2016.06.09
2016.06.09
Visons 15$ l’heure… avant 2037
Lettre d’opinion de Daniel Boyer et de Serge Cadieux, respectivement président et secrétaire général de la FTQ, publiée dans La Presse+ le 9 juin 2016.
La recherche de la dignité de chaque individu fait partie de l’identité de notre société et en fait un exemple pour le monde. C’est pourquoi nous trouvons naturellement choquant que nos aînés en perte d’autonomie ne reçoivent pas des soins d’hygiène appropriés ou que des adultes travaillant à temps plein ne parviennent plus à nourrir convenablement leurs enfants.
Nous avons écouté avec attention le débat parlementaire des dernières semaines concernant l’idée d’augmenter le salaire minimum à 15$ l’heure. Lancé par une motion de Québec solidaire, le débat a permis aux différents partis présents à l’Assemblée nationale de donner plus de détails sur leurs positions respectives à l’égard du salaire minimum. Nous nous réjouissons du fait qu’un premier consensus est rapidement apparu : le salaire minimum actuel est trop bas!
La ministre du Travail, Dominique Vien, a fièrement souligné que c’était un gouvernement libéral qui avait procédé à trois hausses consécutives de 0,50$ à la fin des années 2000, une progression inégalée dans l’histoire récente. Rappelons qu’à la fin de ces trois hausses, l’Institut de la statistique du Québec a vérifié si le nombre d’emplois ou le nombre d’heures travaillées avaient diminué. Résultat? Aucune turbulence à signaler.

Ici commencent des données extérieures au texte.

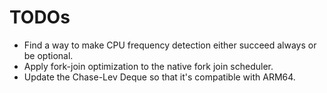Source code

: TODOs
=====

- Find a way to make CPU frequency detection either succeed always or be optional.
- Apply fork-join optimization to the native fork join scheduler.
- Update the Chase-Lev Deque so that it's compatible with ARM64.

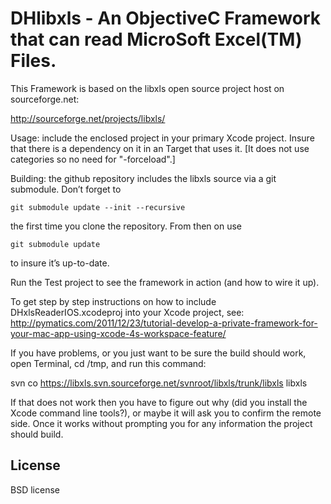 # DHlibxls - An ObjectiveC Framework that can read MicroSoft Excel(TM) Files.

This Framework is based on the libxls open source project host on sourceforge.net:

  http://sourceforge.net/projects/libxls/
  
Usage: include the enclosed project in your primary Xcode project. Insure that there is a dependency
  on it in an Target that uses it. [It does not use categories so no need for "-forceload".]

Building: the github repository includes the libxls source via a git submodule. Don’t forget to 

	git submodule update --init --recursive

the first time you clone the repository. From then on use

	git submodule update

to insure it’s up-to-date.
   
Run the Test project to see the framework in action (and how to wire it up).

To get step by step instructions on how to include DHxlsReaderIOS.xcodeproj into your Xcode project, see:
  http://pymatics.com/2011/12/23/tutorial-develop-a-private-framework-for-your-mac-app-using-xcode-4s-workspace-feature/

If you have problems, or you just want to be sure the build should work, open Terminal, cd /tmp, and run this command:

  svn co https://libxls.svn.sourceforge.net/svnroot/libxls/trunk/libxls libxls

If that does not work then you have to figure out why (did you install the Xcode command line tools?), or maybe it will ask you to confirm the remote side. Once it works without prompting you for any information the project should build.


## License

BSD license

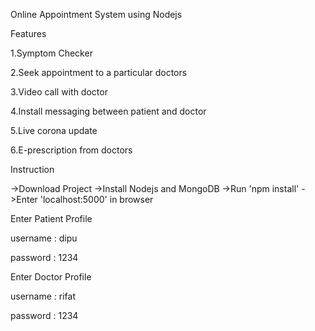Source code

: Online Appointment System using Nodejs

Features

1.Symptom Checker

2.Seek appointment to a particular doctors

3.Video call with doctor

4.Install messaging between patient and doctor

5.Live corona update

6.E-prescription from doctors

Instruction

->Download Project
->Install Nodejs and MongoDB
->Run 'npm install' 
->Enter 'localhost:5000' in browser

Enter Patient Profile

username : dipu

password : 1234


Enter Doctor Profile

username : rifat

password : 1234
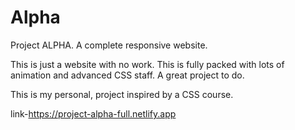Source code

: # Alpha
Project ALPHA. A complete responsive website. 

This is just a website with no work. This is fully packed with lots of animation and advanced CSS staff. A great project to do.  

This is my personal, project inspired by a CSS course. 

link-https://project-alpha-full.netlify.app
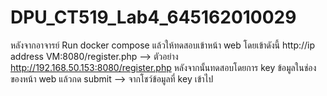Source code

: # DPU_CT519_Lab4_645162010029

หลังจากอาจารย์ Run docker compose แล้วให้ทดสอบเข้าหน้า web โดยเข้าดังนี้
http://ip address VM:8080/register.php --> ตัวอย่าง http://192.168.50.153:8080/register.php
หลังจากนั้นทดสอบโดยการ key ข้อมูลในช่องของหน้า web แล้วกด submit --> จากโชว์ข้อมูลที่ key เข้าไป
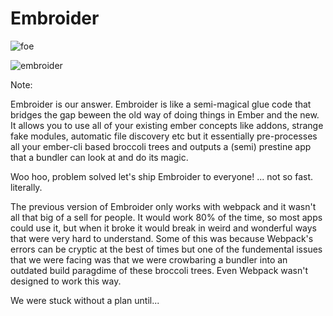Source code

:# Embroider

![foe](/challenger_meme.png)

![embroider](/embroider.png) <!-- .element style="position: absolute; top: 300px; right:280px; transform: rotate(10deg); width: 300px" -->

Note:

Embroider is our answer. Embroider is like a semi-magical glue code that bridges the gap beween the old way of doing things in Ember and the new. It allows you to use all of your existing ember concepts like addons, strange fake modules, automatic file discovery etc but it essentially pre-processes all your ember-cli based broccoli trees and outputs a (semi) prestine app that a bundler can look at and do its magic. 

Woo hoo, problem solved let's ship Embroider to everyone! ... not so fast. literally. 

The previous version of Embroider only works with webpack and it wasn't all that big of a sell for people. It would work 80% of the time, so most apps could use it, but when it broke it would break in weird and wonderful ways that were very hard to understand. Some of this was because Webpack's errors can be cryptic at the best of times but one of the fundemental issues that we were facing was that we were crowbaring a bundler into an outdated build paragdime of these broccoli trees. Even Webpack wasn't designed to work this way.

We were stuck without a plan until... 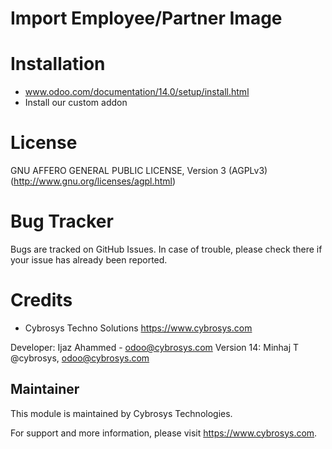Import Employee/Partner Image
=============================

Installation
============
- www.odoo.com/documentation/14.0/setup/install.html
- Install our custom addon

License
=======
GNU AFFERO GENERAL PUBLIC LICENSE, Version 3 (AGPLv3)
(http://www.gnu.org/licenses/agpl.html)

Bug Tracker
===========
Bugs are tracked on GitHub Issues. In case of trouble, please check there if your issue has already been reported.

Credits
=======
* Cybrosys Techno Solutions <https://www.cybrosys.com>


Developer: Ijaz Ahammed - odoo@cybrosys.com
           Version 14: Minhaj T @cybrosys, odoo@cybrosys.com

Maintainer
----------

This module is maintained by Cybrosys Technologies.

For support and more information, please visit https://www.cybrosys.com.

La ministre serait certainement intéressée de savoir que c’est en se basant sur cette absence de turbulence que la FTQ propose un plan de hausse de 0,70$ par année pour atteindre 15$ l’heure sur un horizon maximal de 6 ans. D’un côté, il faut penser au choc que représenterait une hausse immédiate de 10,75$ à 15$. De l’autre, si nous attendons trop longtemps, atteindre 15$ de l’heure ne voudra plus dire grand-chose. En gardant le rythme actuel des hausses d’environ 0,20$ par année, nous atteindrions 15$ l’heure en 2037! En ce sens, il faut procéder à des hausses importantes sur un horizon à court terme. Notre proposition est raisonnable et permet un important rattrapage du pouvoir d’achat des plus bas salariés.
Est-ce trop demander? Malgré la croissance économique du Québec des 40 dernières années, la valeur en dollar constant du salaire minimum d’aujourd’hui demeure inférieure à ce qu’elle était à la fin des années 1970.
Un rattrapage est nécessaire dès maintenant, mais il faut également s’inquiéter de la logique qui nous a conduits à la situation actuelle. La formule utilisée par le gouvernement du Québec verrouille le salaire minimum à 47 % du salaire horaire moyen. D’une part, cette formule s’appuie sur des hypothèses de pertes d’emplois qui ne se sont pas avérées dans la réalité. D’autre part, elle mène à des augmentations annuelles trop faibles qui maintiennent dans la pauvreté des personnes qui travaillent pourtant à temps plein.
Il faut remplacer cette formule par un calcul qui offre dignité et viabilité économique aux plus bas salariés. Le concept de « salaire viable » proposé par l’Institut de recherche et d’informations socio-économiques (IRIS) s’approche de cette idée. Le salaire viable tient compte du seuil de faible revenu et des programmes sociaux et promet aux gens une petite marge de manœuvre supplémentaire pour qu’ils puissent vivre plutôt que survivre.
Cette idée de la viabilité n’est pas seulement bénéfique pour les individus et leurs familles. Elle l’est aussi pour les communautés concernées. L’augmentation du salaire minimum alimente la circulation de l’argent parce que les bas salariés dépensent leurs revenus dans leur communauté plutôt que de le placer dans des paradis fiscaux.
Les travaux de l’IRIS situent le salaire viable de l’année 2015 à un peu plus de 15$ l’heure. Un salaire en dessous duquel travaille une personne sur quatre au Québec. Cette proportion est inacceptable pour une société développée comme la nôtre. Il faut remettre la dignité des personnes au centre de notre politique de salaire minimum. Celle-ci doit permettre de lutter contre l’appauvrissement de celles et ceux qui sont au bas de l’échelle.
Tout le monde mérite un salaire décent. Tout le monde mérite un salaire viable. Tout le monde mérite minimum 15$ l’heure.